• What is needed: Skip any image you find and restate the rest of the data word for word.

(Page images and extracted text)
_ _ _ _ _

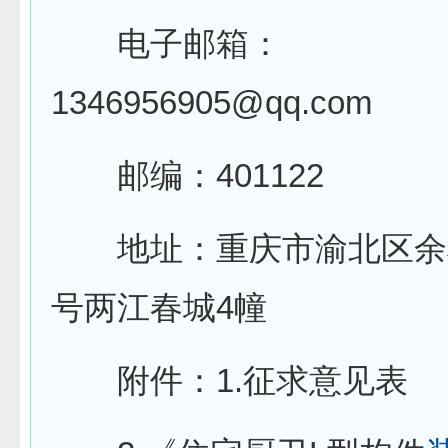
电子邮箱：
1346956905@qq.com
邮编：401122
地址：重庆市渝北区余松
号两江春城4幢
附件：1.征求意见表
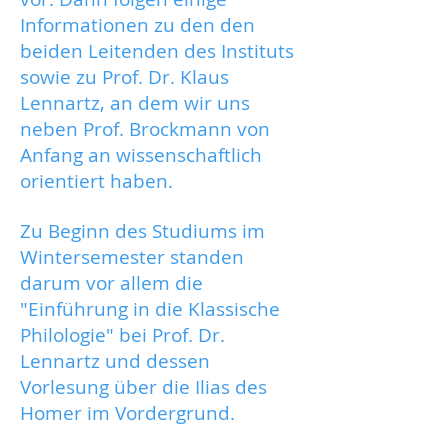
Informationen zu den den
beiden Leitenden des Instituts
sowie zu Prof. Dr. Klaus
Lennartz, an dem wir uns
neben Prof. Brockmann von
Anfang an wissenschaftlich
orientiert haben.
Zu Beginn des Studiums im
Wintersemester standen
darum vor allem die
"Einführung in die Klassische
Philologie" bei Prof. Dr.
Lennartz und dessen
Vorlesung über die Ilias des
Homer im Vordergrund.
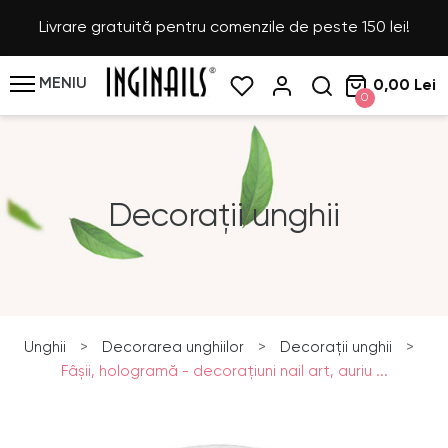
Livrare gratuită pentru comenzile de peste 150 lei!
MENIU
0,00 Lei
0
Decorații unghii
Unghii
>
Decorarea unghiilor
>
Decorații unghii
>
Fâşii, hologramă - decoraţiuni nail art, auriu ...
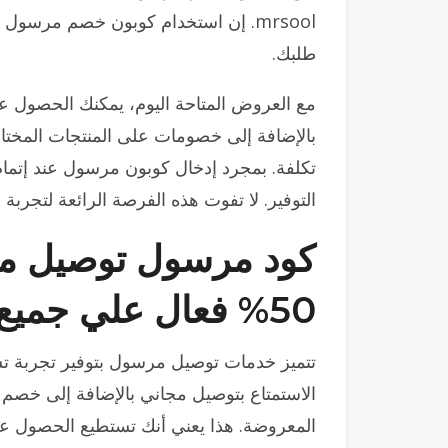
mrsool. إن استخدام كوبون خصم مرسول
طلبك.
مع العروض المتاحة اليوم، يمكنك الحصول 
بالإضافة إلى خصومات على المنتجات المختار
تكلفة. بمجرد إدخال كوبون مرسول عند إتمام
التوفير. لا تفوت هذه الفرصة الرائعة لتجرب
كود مرسول توصيل م
50% فعال علي جميع المنتجات المعروضة
تتميز خدمات توصيل مرسول بتوفير تجربة ت
المعروضة. هذا يعني أنك تستطيع الحصول على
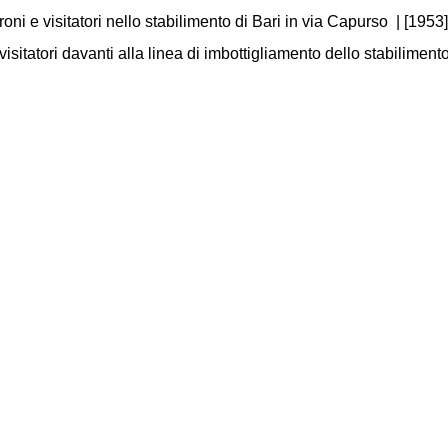
i e visitatori nello stabilimento di Bari in via Capurso
|
[1953]
isitatori davanti alla linea di imbottigliamento dello stabiliment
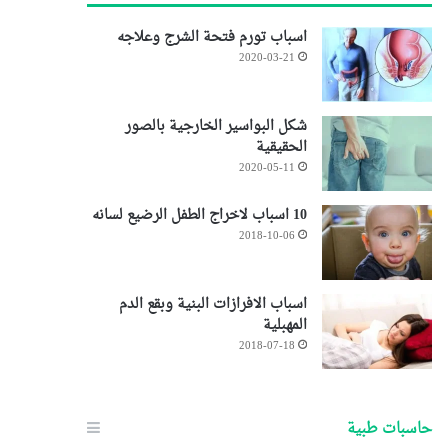
اسباب تورم فتحة الشرج وعلاجه
2020-03-21
شكل البواسير الخارجية بالصور
الحقيقية
2020-05-11
10 اسباب لاخراج الطفل الرضيع لسانه
2018-10-06
اسباب الافرازات البنية وبقع الدم
المهبلية
2018-07-18
حاسبات طبية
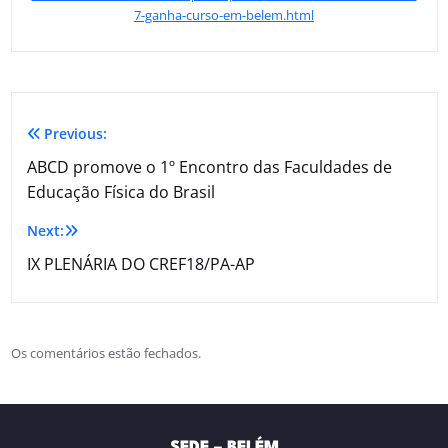
7-ganha-curso-em-belem.html
Previous:
ABCD promove o 1º Encontro das Faculdades de
Educação Física do Brasil
Next:
IX PLENÁRIA DO CREF18/PA-AP
Os comentários estão fechados.
SEDE – BELÉM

_ _ _ _ _

• Solution for this task:
电子邮箱：
1346956905@qq.com
邮编：401122
地址：重庆市渝北区余松
号两江春城4幢
附件：1.征求意见表
Informationen zu den den
beiden Leitenden des Instituts
sowie zu Prof. Dr. Klaus
Lennartz, an dem wir uns
neben Prof. Brockmann von
Anfang an wissenschaftlich
orientiert haben.
Zu Beginn des Studiums im
Wintersemester standen
darum vor allem die
"Einführung in die Klassische
Philologie" bei Prof. Dr.
Lennartz und dessen
Vorlesung über die Ilias des
Homer im Vordergrund.
Livrare gratuită pentru comenzile de peste 150 lei!
MENIU
0,00 Lei
0
Decorații unghii
Unghii
>
Decorarea unghiilor
>
Decorații unghii
>
Fâşii, hologramă - decoraţiuni nail art, auriu ...
mrsool. إن استخدام كوبون خصم مرسول
طلبك.
مع العروض المتاحة اليوم، يمكنك الحصول 
بالإضافة إلى خصومات على المنتجات المختار
تكلفة. بمجرد إدخال كوبون مرسول عند إتمام
التوفير. لا تفوت هذه الفرصة الرائعة لتجرب
كود مرسول توصيل م
50% فعال علي جميع المنتجات المعروضة
تتميز خدمات توصيل مرسول بتوفير تجربة ت
المعروضة. هذا يعني أنك تستطيع الحصول على
i e visitatori nello stabilimento di Bari in via Capurso
|
[1953]
isitatori davanti alla linea di imbottigliamento dello stabiliment
اسباب تورم فتحة الشرج وعلاجه
2020-03-21
شكل البواسير الخارجية بالصور
الحقيقية
2020-05-11
10 اسباب لاخراج الطفل الرضيع لسانه
2018-10-06
اسباب الافرازات البنية وبقع الدم
المهبلية
2018-07-18
حاسبات طبية
7-ganha-curso-em-belem.html
Previous:
ABCD promove o 1º Encontro das Faculdades de
Educação Física do Brasil
Next:
IX PLENÁRIA DO CREF18/PA-AP
Os comentários estão fechados.
SEDE – BELÉM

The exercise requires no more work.